この計画の実現には2007年8月に発表されたGalore Creek銅金鉱山開発の結果が大きな役目を果たした。Galore Creekは既にFSが完了し、州政府の開発許可も得られている大型銅金プロジェクト。Nova Gold社およびTeck Comincoによる50:50のJVで開発が進められており、両社は計22億C$を投じ、当初5年の間、年産約20万t、金 34万oz、銀 400万oz規模の鉱山を建設する。マインライフは20年超で、2012年からの生産が見込まれている。Nova Gold社のFSによれば、給電施設関係の費用として1億5,800万C$が見込まれており、138kV容量の送電線が引き込まれる計画であった。これに対しBC州政府は、Galore Creekプロジェクトが見込む費用はそのまま企業負担とし、送電容量を倍の287kVに拡張し、工事費差額は州政府が負担して、Galore Creek以外のプロジェクトへの十分な電力を確保することを決定した。Nova Gold社側も、追加費用無しで、より安定した電力を得ることができ、また地域の長期安定的な発展にも寄与するとして今回の州政府の措置を歓迎している。

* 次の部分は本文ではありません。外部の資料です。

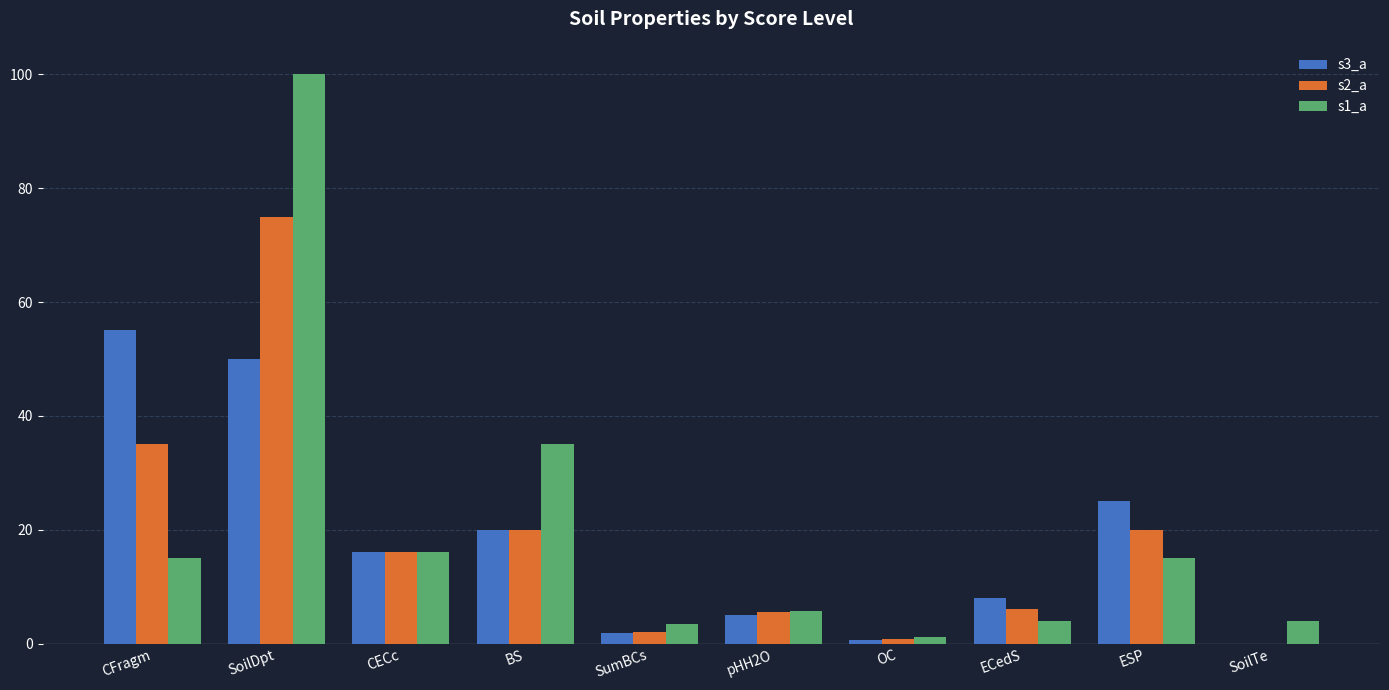

Does the chart contain stacked bars?

No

BC州北西部への送電は、BC州鉱業関係者に共通する州に対する長年の要求であったが、Galore Creekの開発を契機にこれが実現したことになる。付近の代表的なプロジェクトには、Schaft Creek(Copper Fox社)、Kutcho Creek(Western Keltic Mines社)、Red Chriss(Imperial Metals社)、Mount Klappen(Fortune Metals社)がある。従来、Bob Quin周辺の発電にあたっては、例えば操業中のEskay Creek鉱山など、ディーゼル自家発電に依っていたのであるが、新送電計画は鉱山の発電コスト削減のほか、地域の排気の低減など、環境保全に対する貢献も大きいとしている。
併せてBC州知事からは先住民グループとの協調についてもコメントがあった。この地域は先住民グループTahltanが管轄する地域であるが、送電線の配置に当たってはTahltanも計画策定に加わるとしている。Galore Creekプロジェクトにおいても、Tahltanとの総合開発契約が2006年2月に合意に至るなど、BC州北西部開発におけるもうひとつの課題であった先住民族との協調関係も改善しつつある。